I do not work for and I do not have formal association with GL.iNet
The closest relevant information I’ve found on the error is this: " This error doesn’t really mean much on its own. The exit code of 2 simply means the kernel rejected your route for some reason. It could be because you already have a route for that network, it could be because the gateway was not appropriate for the network/subnet, or many other things.
In any case bump up the verbosity you should be able to see more details about what specific route was failing.

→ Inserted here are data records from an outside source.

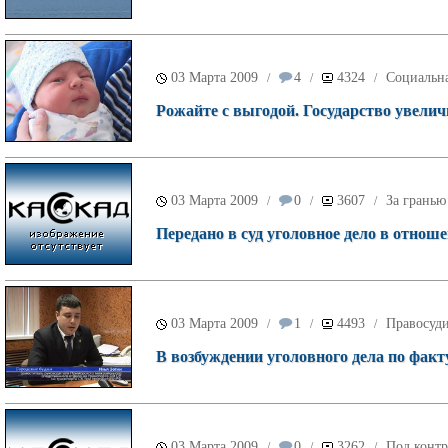
03 Марта 2009
4
4324
Социальн
/
/
/
Рожайте с выгодой. Государство увелич
03 Марта 2009
0
3607
За гранью
/
/
/
Передано в суд уголовное дело в отнош
03 Марта 2009
1
4493
Правосуд
/
/
/
В возбуждении уголовного дела по фак
03 Марта 2009
0
3262
Под контр
/
/
/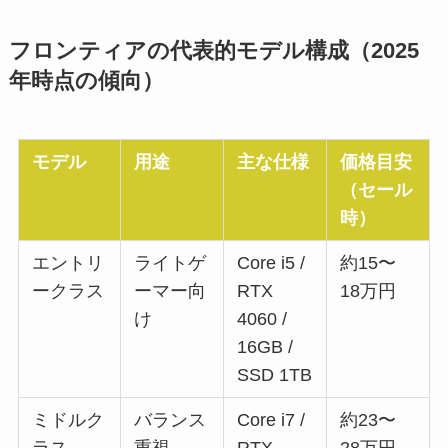
フロンティアの代表的モデル構成（2025
年時点の傾向）
モデル
用途
主な仕様
価格目安
（セール
時）
エントリ
ライトゲ
Core i5 /
約15〜
ークラス
ーマー向
RTX
18万円
け
4060 /
16GB /
SSD 1TB
ミドルク
バランス
Core i7 /
約23〜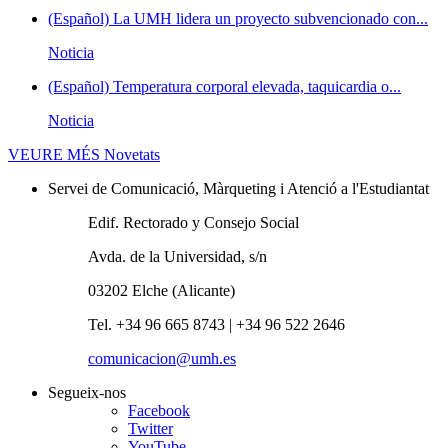
(Español) La UMH lidera un proyecto subvencionado con...
Noticia
(Español) Temperatura corporal elevada, taquicardia o...
Noticia
VEURE MÉS
Novetats
Servei de Comunicació, Màrqueting i Atenció a l'Estudiantat
Edif. Rectorado y Consejo Social
Avda. de la Universidad, s/n
03202 Elche (Alicante)
Tel. +34 96 665 8743 | +34 96 522 2646
comunicacion@umh.es
Segueix-nos
Facebook
Twitter
YouTube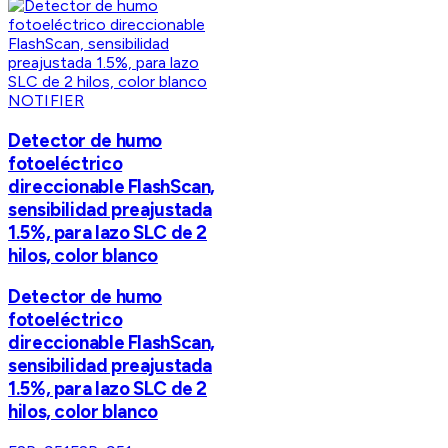
NOTIFIER
Detector de humo
fotoeléctrico
direccionable FlashScan,
sensibilidad preajustada
1.5%, para lazo SLC de 2
hilos, color blanco
Detector de humo
fotoeléctrico
direccionable FlashScan,
sensibilidad preajustada
1.5%, para lazo SLC de 2
hilos, color blanco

Depending on the error you may need to fix your configuration, or just ignore the error. Sometimes the vpn server will offer routes, that your computer already has, or do not apply to your current connection."
This was relating to pfsense so I’m not sure if there is a way to get a more detailed log to see which route is failing.
I took a testing on Slate (firmware 3.212) with Home TP-Link OpenVPN server(Archer C3150). Works fine.
Make sure you selected Internet and Home Network
I just test it on TP-LINK Archer C1200 and Slate 3.212, it works.
Below is my setting.
test in on Slate.
Unfortunately I don’t have that option as I’m using a TP-Link Omada router. I posted a picture of my options above.
Ugh. It looks like the Omada is not well suited to your purpose. I don’t see that there is any alternative firmware for you (DD-wrt, openwrt, tomato), and I don’t see hooks for you to ssh into the router and monkey with stuff with scripts.
Plan A would be to get a different router, plan b would be to try within TP Link support to see what can be done.
What you want to do I’ve done with little difficulty with five different Asus routers over the last 12 years, but they each supported gobs of customization ala openwrt.
Mango 3.212 snapshot; Beryl 3.212 snapshot; Not affiliated with GL-iNet–just a user
You can look into getting another TP-Link wifi travel router to replace the Slate as OpenVPN client to your TP Link Omada ER605. Confirm with TP-Link on which models are “guaranteed” to work.
I do not work for and I do not have formal association with GL.iNet
You may be right, but I still think the problem is with the Omada. It doesn’t have the button that would otherwise do what he wants. I think he should be ditching the Omada for something else.